A three-floor LGBT+ bar and dance club in the heart of Philadelphia’s Gayborhood, 254 is one of the largest queer venues in Center City and the only Gayborhood bar with a year-round rooftop deck. Each of the building’s three floors offers a completely different experience, which makes it one of the few Philadelphia gay bars where you can spend an entire night without ever leaving the building.
The year-round rooftop deck is the only one of its kind in the Gayborhood, and one of the few outdoor LGBT+ drinking spaces in Center City Philadelphia. It opens early on weekends and by late afternoon on weekdays, and transforms into a full rooftop dance party on Friday and Saturday nights. The view stretches across the 12th Street corridor, making it a popular sunset happy-hour destination in warmer months. Heating elements and partial coverage keep the deck open through winter.
254 sits at 12th and Spruce Streets in Washington Square West, right in the center of Philadelphia’s historic Gayborhood. It’s within a five-minute walk of Woody’s, Tavern on Camac, U Bar, Knock, Bike Stop, and Voyeur, which makes it a regular stop on any Gayborhood bar crawl. The 13th Street and Walnut–Locust SEPTA stations are both two blocks away, and the building is ADA-accessible on the ground floor.
The building at 254 South 12th Street has been an LGBT+ nightlife anchor for more than fifty years. It housed The Midway in the late 1960s, The Pepper Box in the 1970s, Equus under owner Mel Heifetz through the 1980s, Hepburn’s (a women’s bar) from 1989 to 1995, and 12th Air Command from 1996 to 2011. Darryl DePiano bought the building in 2011 and reopened it as iCandy, which ran until 2018. Tabu Lounge & Sports Bar operated there from 2018 to 2024, and the space rebranded as 254 in October 2024 under current ownership.

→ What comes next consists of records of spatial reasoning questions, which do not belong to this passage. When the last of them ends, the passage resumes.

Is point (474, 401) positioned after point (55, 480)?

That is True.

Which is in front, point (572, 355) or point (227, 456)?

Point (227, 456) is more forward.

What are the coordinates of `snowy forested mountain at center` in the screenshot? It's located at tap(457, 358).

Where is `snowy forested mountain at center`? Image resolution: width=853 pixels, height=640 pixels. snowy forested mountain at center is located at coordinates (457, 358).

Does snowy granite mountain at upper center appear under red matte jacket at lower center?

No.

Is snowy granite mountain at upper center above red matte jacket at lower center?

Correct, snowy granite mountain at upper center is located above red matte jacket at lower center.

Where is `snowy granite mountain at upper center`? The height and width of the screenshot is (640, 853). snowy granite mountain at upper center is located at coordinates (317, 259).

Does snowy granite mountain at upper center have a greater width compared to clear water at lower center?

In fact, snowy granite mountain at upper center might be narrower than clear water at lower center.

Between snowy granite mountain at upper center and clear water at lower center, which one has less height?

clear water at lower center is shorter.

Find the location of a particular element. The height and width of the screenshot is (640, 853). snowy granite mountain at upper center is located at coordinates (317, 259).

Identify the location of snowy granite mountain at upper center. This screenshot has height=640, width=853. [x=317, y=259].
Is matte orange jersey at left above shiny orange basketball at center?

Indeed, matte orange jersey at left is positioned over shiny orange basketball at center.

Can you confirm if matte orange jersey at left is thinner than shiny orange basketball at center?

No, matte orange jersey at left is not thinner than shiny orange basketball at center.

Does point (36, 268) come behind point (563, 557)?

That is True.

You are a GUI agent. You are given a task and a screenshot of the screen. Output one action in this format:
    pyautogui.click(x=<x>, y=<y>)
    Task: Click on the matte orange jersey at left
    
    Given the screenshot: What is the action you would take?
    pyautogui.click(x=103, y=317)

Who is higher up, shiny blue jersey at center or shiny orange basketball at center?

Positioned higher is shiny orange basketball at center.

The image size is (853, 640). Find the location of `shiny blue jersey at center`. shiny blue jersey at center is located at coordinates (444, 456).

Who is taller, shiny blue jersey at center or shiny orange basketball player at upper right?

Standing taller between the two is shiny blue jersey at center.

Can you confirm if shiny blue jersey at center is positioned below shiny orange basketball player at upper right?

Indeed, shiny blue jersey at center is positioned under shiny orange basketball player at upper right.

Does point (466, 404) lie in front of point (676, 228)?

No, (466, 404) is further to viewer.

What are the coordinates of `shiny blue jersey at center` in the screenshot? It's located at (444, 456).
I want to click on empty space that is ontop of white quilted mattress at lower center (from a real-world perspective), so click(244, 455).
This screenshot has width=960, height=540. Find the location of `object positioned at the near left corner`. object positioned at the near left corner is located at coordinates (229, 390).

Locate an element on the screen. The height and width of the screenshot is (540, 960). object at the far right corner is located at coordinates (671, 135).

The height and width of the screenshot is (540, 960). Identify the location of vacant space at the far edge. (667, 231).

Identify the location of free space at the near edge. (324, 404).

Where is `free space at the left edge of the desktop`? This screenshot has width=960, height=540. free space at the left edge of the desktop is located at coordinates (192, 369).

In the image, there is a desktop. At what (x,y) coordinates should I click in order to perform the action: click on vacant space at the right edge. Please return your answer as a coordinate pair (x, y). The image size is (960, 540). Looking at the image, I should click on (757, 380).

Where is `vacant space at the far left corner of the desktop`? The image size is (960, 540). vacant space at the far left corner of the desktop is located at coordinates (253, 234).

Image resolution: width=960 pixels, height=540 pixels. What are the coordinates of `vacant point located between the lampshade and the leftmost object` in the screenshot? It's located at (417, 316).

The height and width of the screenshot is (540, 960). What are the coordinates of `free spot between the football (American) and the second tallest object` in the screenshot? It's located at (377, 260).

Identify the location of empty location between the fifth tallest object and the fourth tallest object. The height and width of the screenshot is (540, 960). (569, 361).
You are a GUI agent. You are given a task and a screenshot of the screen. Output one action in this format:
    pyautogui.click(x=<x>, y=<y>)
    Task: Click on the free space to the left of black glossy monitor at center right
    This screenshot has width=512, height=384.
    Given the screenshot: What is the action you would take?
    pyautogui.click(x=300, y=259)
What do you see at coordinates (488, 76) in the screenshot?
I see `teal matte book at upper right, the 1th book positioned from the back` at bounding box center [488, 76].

254 is owned and operated by Stephen Carlino and Randal Mrazik, the same team behind longtime Gayborhood favorites Tavern on Camac and U Bar down the street. The 2024 rebrand marked a full reset for the space — Carlino and Mrazik renovated the building, shifted the programming emphasis toward drag, cabaret, and restaurant service, and brought in a new slate of performers and DJs. Their shared roster across three Gayborhood bars gives 254 deep ties to the neighborhood’s queer nightlife scene.